WHAT IS BEING ASKED: Print all the records exactly as they stand.

PROVIDED INFORMATION:
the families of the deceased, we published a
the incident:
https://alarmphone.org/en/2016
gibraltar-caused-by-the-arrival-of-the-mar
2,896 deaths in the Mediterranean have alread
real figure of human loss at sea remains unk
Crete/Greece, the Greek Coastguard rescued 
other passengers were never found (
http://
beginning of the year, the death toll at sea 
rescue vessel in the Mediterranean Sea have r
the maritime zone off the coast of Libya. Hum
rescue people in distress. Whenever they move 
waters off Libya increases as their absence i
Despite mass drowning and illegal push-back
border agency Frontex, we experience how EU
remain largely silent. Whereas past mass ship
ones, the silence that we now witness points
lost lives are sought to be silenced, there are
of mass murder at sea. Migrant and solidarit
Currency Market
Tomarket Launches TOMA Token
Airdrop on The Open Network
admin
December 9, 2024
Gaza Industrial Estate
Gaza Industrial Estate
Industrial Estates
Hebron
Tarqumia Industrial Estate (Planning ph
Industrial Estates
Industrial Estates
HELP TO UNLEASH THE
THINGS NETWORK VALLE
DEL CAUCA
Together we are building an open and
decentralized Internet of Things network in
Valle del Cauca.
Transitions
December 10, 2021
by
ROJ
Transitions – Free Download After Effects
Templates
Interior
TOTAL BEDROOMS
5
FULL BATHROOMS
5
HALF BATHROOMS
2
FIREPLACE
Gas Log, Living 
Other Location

ANSWER TO THIS TASK:
the families of the deceased, we published a
the incident:
https://alarmphone.org/en/2016
gibraltar-caused-by-the-arrival-of-the-mar
2,896 deaths in the Mediterranean have alread
real figure of human loss at sea remains unk
Crete/Greece, the Greek Coastguard rescued 
other passengers were never found (
http://
beginning of the year, the death toll at sea 
rescue vessel in the Mediterranean Sea have r
the maritime zone off the coast of Libya. Hum
rescue people in distress. Whenever they move 
waters off Libya increases as their absence i
Despite mass drowning and illegal push-back
border agency Frontex, we experience how EU
remain largely silent. Whereas past mass ship
ones, the silence that we now witness points
lost lives are sought to be silenced, there are
of mass murder at sea. Migrant and solidarit
Currency Market
Tomarket Launches TOMA Token
Airdrop on The Open Network
admin
December 9, 2024
Gaza Industrial Estate
Gaza Industrial Estate
Industrial Estates
Hebron
Tarqumia Industrial Estate (Planning ph
Industrial Estates
Industrial Estates
HELP TO UNLEASH THE
THINGS NETWORK VALLE
DEL CAUCA
Together we are building an open and
decentralized Internet of Things network in
Valle del Cauca.
Transitions
December 10, 2021
by
ROJ
Transitions – Free Download After Effects
Templates
Interior
TOTAL BEDROOMS
5
FULL BATHROOMS
5
HALF BATHROOMS
2
FIREPLACE
Gas Log, Living 
Other Location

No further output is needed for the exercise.